J.H. van Kampen (1925-2013)

Jan Harbrecht van Kampen werd geboren in Haarlem. Vanaf 1942 studeerde hij Nederlandse landbouw, richting akker- en weidebouw, aan de Landbouwhogeschool te Wageningen. In juni 1951 behaalde Van Kampen het diploma van landbouwkundig ingenieur. 

Na zijn afstuderen trad Van Kampen in dienst van de Landbouwvoorlichtingsdienst. In 1954 maakte hij de overstap naar de Cultuurtechnische Afdeling van de Directie van de Wieringermeer (Noordoostpolderwerken). In 1963 bereikte hij de rang van hoofdinspecteur bij wat inmiddels de Rijksdienst voor de IJsselmeerpolders (RIJP) heette, met de functie van hoofd afdeling Operationeel Onderzoek.

In 1968 werd Van Kampen benoemd tot hoofd van de Wetenschappelijke Afdeling van de RIJP. Twee jaar later werd hij benoemd tot hoofd van de Landbouwkundige Afdeling (Hoofdafdeling Cultuurtechniek en Recreatie), een functie die hij tot mei 1980 bekleedde. Hij werd toen benoemd tot directeur Landinrichting van de RIJP.

In 1989 werd de RIJP opgeheven. Delen van de organisatie fuseerden met de Dienst der Zuiderzeewerken tot Directie Flevoland van Rijkswaterstaat. Van Kampen maakte de overstap naar de nieuwe organisatie en werd hoofd van de Hoofdafdeling Landinrichting. Dit bleef hij tot zijn vervroegde uittreden in juli 1989. 

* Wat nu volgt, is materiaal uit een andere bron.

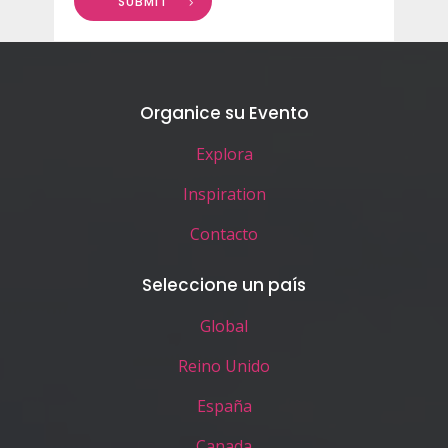
SUBMIT
Organice su Evento
Explora
Inspiration
Contacto
Seleccione un país
Global
Reino Unido
España
Canada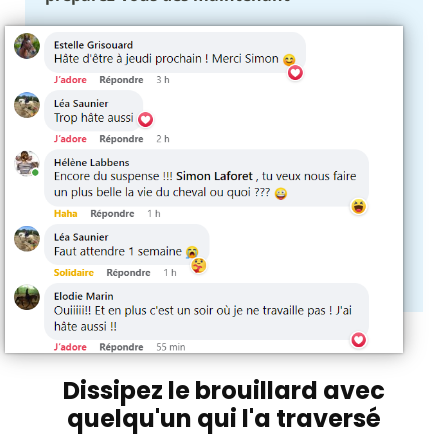
Dissipez le brouillard avec
quelqu'un qui l'a traversé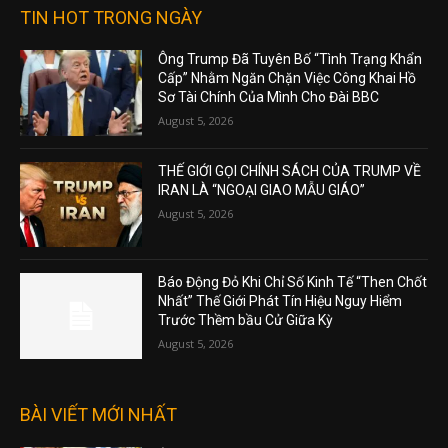
TIN HOT TRONG NGÀY
Ông Trump Đã Tuyên Bố “Tình Trạng Khẩn
Cấp” Nhằm Ngăn Chặn Việc Công Khai Hồ
Sơ Tài Chính Của Mình Cho Đài BBC
August 5, 2026
THẾ GIỚI GỌI CHÍNH SÁCH CỦA TRUMP VỀ
IRAN LÀ “NGOẠI GIAO MẪU GIÁO”
August 5, 2026
Báo Động Đỏ Khi Chỉ Số Kinh Tế “Then Chốt
Nhất” Thế Giới Phát Tín Hiệu Nguy Hiểm
Trước Thềm bầu Cử Giữa Kỳ
August 5, 2026
BÀI VIẾT MỚI NHẤT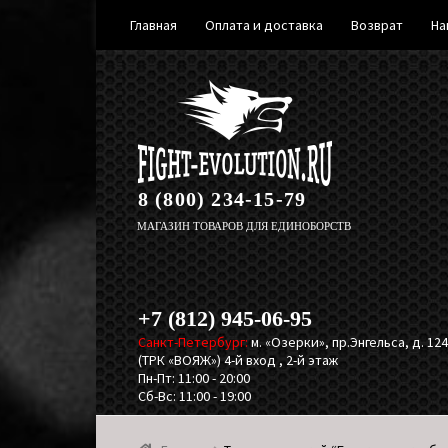
Главная
Оплата и доставка
Возврат
На
Перейти
Перейти
к
к
навигации
содержимому
8 (800) 234-15-79
МАГАЗИН ТОВАРОВ ДЛЯ ЕДИНОБОРСТВ
+7 (812) 945-06-95
Санкт-Петербург:
м. «Озерки», пр.Энгельса, д. 124,
(ТРК «ВОЯЖ») 4-й вход , 2-й этаж
Пн-Пт: 11:00 - 20:00
Сб-Вс: 11:00 - 19:00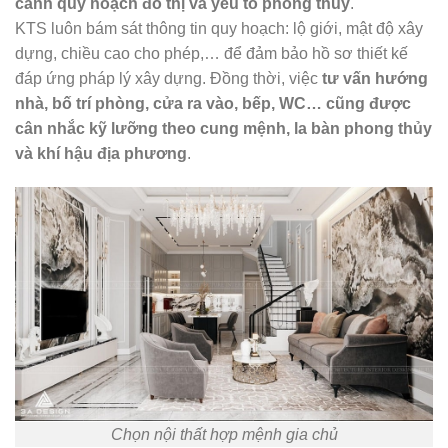
cảnh quy hoạch đô thị và yếu tố phong thủy
.
KTS luôn bám sát thông tin quy hoạch: lộ giới, mật độ xây
dựng, chiều cao cho phép,… để đảm bảo hồ sơ thiết kế
đáp ứng pháp lý xây dựng. Đồng thời, việc
tư vấn hướng
nhà, bố trí phòng, cửa ra vào, bếp, WC… cũng được
cân nhắc kỹ lưỡng theo cung mệnh, la bàn phong thủy
và khí hậu địa phương
.
Chọn nội thất hợp mệnh gia chủ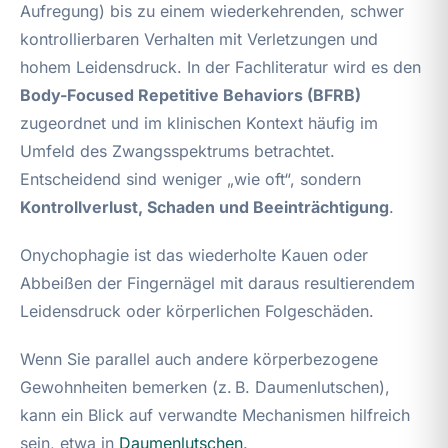
Aufregung) bis zu einem wiederkehrenden, schwer
kontrollierbaren Verhalten mit Verletzungen und
hohem Leidensdruck. In der Fachliteratur wird es den
Body-Focused Repetitive Behaviors (BFRB)
zugeordnet und im klinischen Kontext häufig im
Umfeld des Zwangsspektrums betrachtet.
Entscheidend sind weniger „wie oft“, sondern
Kontrollverlust, Schaden und Beeinträchtigung
.
Onychophagie ist das wiederholte Kauen oder
Abbeißen der Fingernägel mit daraus resultierendem
Leidensdruck oder körperlichen Folgeschäden.
Wenn Sie parallel auch andere körperbezogene
Gewohnheiten bemerken (z. B. Daumenlutschen),
kann ein Blick auf verwandte Mechanismen hilfreich
sein, etwa in
Daumenlutschen
.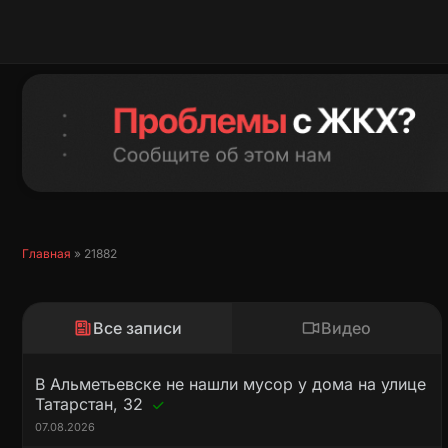
Перейти
к
содержимому
Главная
»
21882
Все записи
Видео
В Альметьевске не нашли мусор у дома на улице
Татарстан, 32
07.08.2026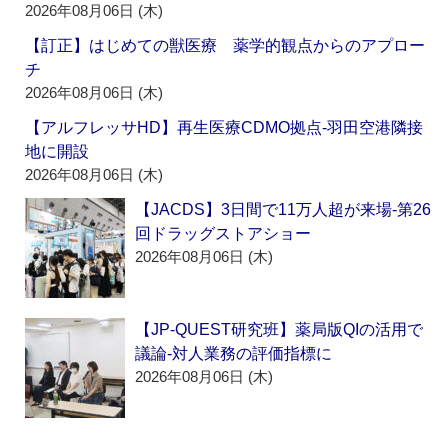
2026年08月06日 (木)
【訂正】はじめての獣医療 薬学的観点からのアプロー
チ
2026年08月06日 (木)
【アルフレッサHD】再生医療CDMO拠点‐羽田空港隣接
地に開設
2026年08月06日 (木)
【JACDS】3日間で11万人超が来場‐第26
回ドラッグストアショー
2026年08月06日 (木)
【JP-QUEST研究班】薬局版QIの活用で
議論‐対人業務の評価指標に
2026年08月06日 (木)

Van 1987 tot 1998 was Van Kampen, een groot natuurliefhebber, voorzitter van Stichting Het Flevo-landschap. Als zodanig speelde hij een belangrijke rol in de totstandkoming van het Natuurpark Lelystad.

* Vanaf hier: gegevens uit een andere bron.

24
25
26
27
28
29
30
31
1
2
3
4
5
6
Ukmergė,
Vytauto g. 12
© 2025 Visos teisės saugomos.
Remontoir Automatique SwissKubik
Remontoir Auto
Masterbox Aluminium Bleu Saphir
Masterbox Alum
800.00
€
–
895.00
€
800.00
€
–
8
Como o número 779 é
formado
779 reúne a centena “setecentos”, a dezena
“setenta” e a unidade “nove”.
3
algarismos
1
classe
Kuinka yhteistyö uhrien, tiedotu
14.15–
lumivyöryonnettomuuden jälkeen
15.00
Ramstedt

In 1969 promoveerde Van Kampen aan de Landbouwhogeschool te Wageningen op het proefschrift Optimizing harvesting operations on a large-scale grain farm.

Literatuur:
‘Van Kampen na 40 jaar dienst weg uit IJsselmeerpolders’, Zeewolder krant, 2 mei 1989;
‘Bij het afscheid van dr. J.H. van Kampen’, Cultuurwijzer II (1989) 7 (juli) 14.